Wine Sommelier Salary: Other Titles
But being a sommelier, whether Introductory, Master, or in between, doesn’t only qualify you for a job as a sommelier. There are lots of other titles sommeliers get. To get another perspective on sommelier salaries, let’s look at the median salaries for three job titles sommeliers are perfectly suited, and hired, for: wine director, wine consultant, and wine buyer.

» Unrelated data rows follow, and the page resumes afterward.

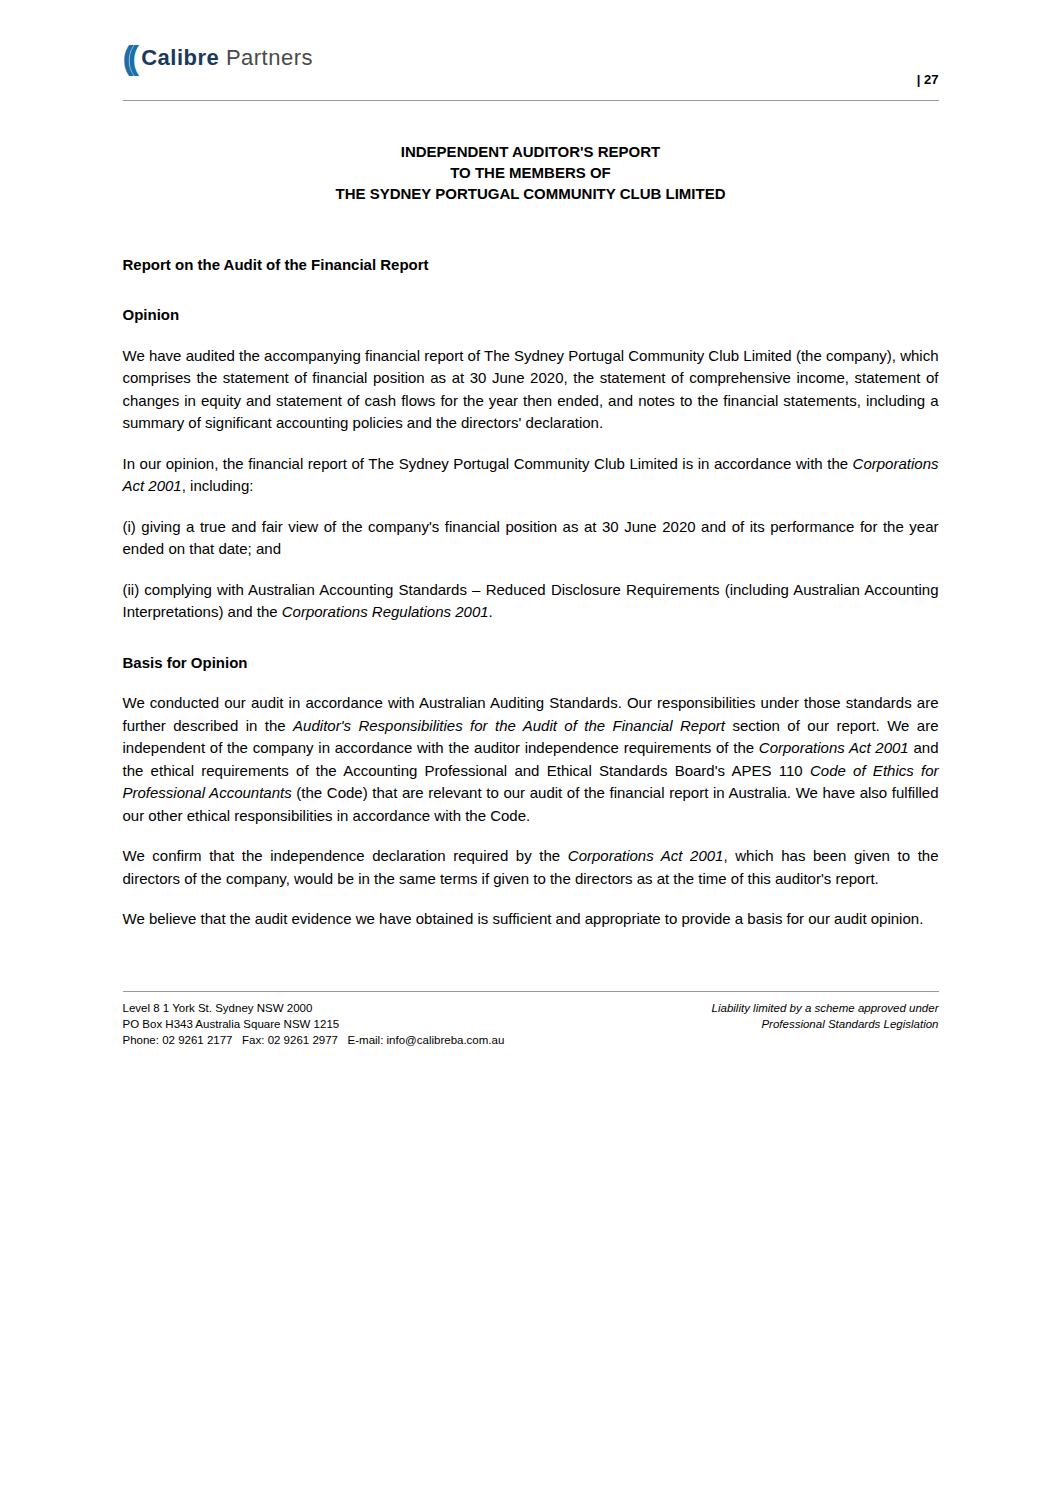(( Calibre Partners
| 27
INDEPENDENT AUDITOR'S REPORT
TO THE MEMBERS OF
THE SYDNEY PORTUGAL COMMUNITY CLUB LIMITED
Report on the Audit of the Financial Report
Opinion
We have audited the accompanying financial report of The Sydney Portugal Community Club Limited (the company), which comprises the statement of financial position as at 30 June 2020, the statement of comprehensive income, statement of changes in equity and statement of cash flows for the year then ended, and notes to the financial statements, including a summary of significant accounting policies and the directors' declaration.
In our opinion, the financial report of The Sydney Portugal Community Club Limited is in accordance with the Corporations Act 2001, including:
(i) giving a true and fair view of the company's financial position as at 30 June 2020 and of its performance for the year ended on that date; and
(ii) complying with Australian Accounting Standards – Reduced Disclosure Requirements (including Australian Accounting Interpretations) and the Corporations Regulations 2001.
Basis for Opinion
We conducted our audit in accordance with Australian Auditing Standards. Our responsibilities under those standards are further described in the Auditor's Responsibilities for the Audit of the Financial Report section of our report. We are independent of the company in accordance with the auditor independence requirements of the Corporations Act 2001 and the ethical requirements of the Accounting Professional and Ethical Standards Board's APES 110 Code of Ethics for Professional Accountants (the Code) that are relevant to our audit of the financial report in Australia. We have also fulfilled our other ethical responsibilities in accordance with the Code.
We confirm that the independence declaration required by the Corporations Act 2001, which has been given to the directors of the company, would be in the same terms if given to the directors as at the time of this auditor's report.
We believe that the audit evidence we have obtained is sufficient and appropriate to provide a basis for our audit opinion.
Level 8 1 York St. Sydney NSW 2000
PO Box H343 Australia Square NSW 1215
Phone: 02 9261 2177 Fax: 02 9261 2977 E-mail: info@calibreba.com.au
Liability limited by a scheme approved under
Professional Standards Legislation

For each job title, we aggregated average national salary data from ZipRecruiter, LinkedIn, Glassdoor, and Neuvoo to come up with a truly representative salary estimation.
Wine Director Salary
Wine directors in the United States typically earn $70,048 per year. You can almost think of wine directors as sommeliers for an entire restaurant or hotel group. Where a sommelier sets a restaurant’s wine list and chooses the wine for a table of diners, a wine director chooses the wine program for an entire business or portfolio of businesses.
Wine Consultant Salary
The typical salary for a wine consultant is $53,422, though we must consider that many of those who report freelance wine consulting earnings are likely not working as wine consultants full-time. In fact, according to GuildSomm’s sommelier salary report, Certified Sommeliers can charge about $300 per day for consulting services. While Advanced Sommeliers can charge $500 and Master Sommeliers $1,000.
Wine Sales Manager Salary
Wine sales managers make an annual salary of $77,680. There’s always more money in sales, so this isn’t much of a surprise. Wine sales managers oversee the pricing and sales for wine producers and distributors.
How Much Do Sommeliers Make?
Here's a chart with the average sommelier salary for each level:
Regardless of the title you’re hired for after your sommelier training, we can draw some general conclusions from all this wine sommelier salary data. If you’re a level 1 sommelier, you’ll make a salary of around $40–50k. If you’re a Certified Sommelier, or a level 2 sommelier, you’ll make a salary of around $60–70k. An Advanced Sommelier, or level 3 sommelier, will pull in a salary of about $70–80k.
But Master Sommeliers, or level 4 sommeliers, are putting their knowledge of wine storage, what are tannins in wine, and how to decant wine to use all the way to the bank. They are in their own league. So much so, that they’re almost statistically irrelevant to the other sommelier levels. Master Sommeliers make around $150k. That makes them some of the, if not the, highest paid service industry professionals.
But getting a sommelier certification and becoming a sommelier doesn’t have to change your whole career trajectory. It can make you a more competitive bar manager. From knowing the ins and outs of how to price wine by the glass and wine bottle pricing, to being adept at overseeing your bar or restaurant’s service standards (and hitting that legendary standard 5-ounce wine pour each time).
And being a better bar manager means running a more profitable bar. And who doesn’t want that?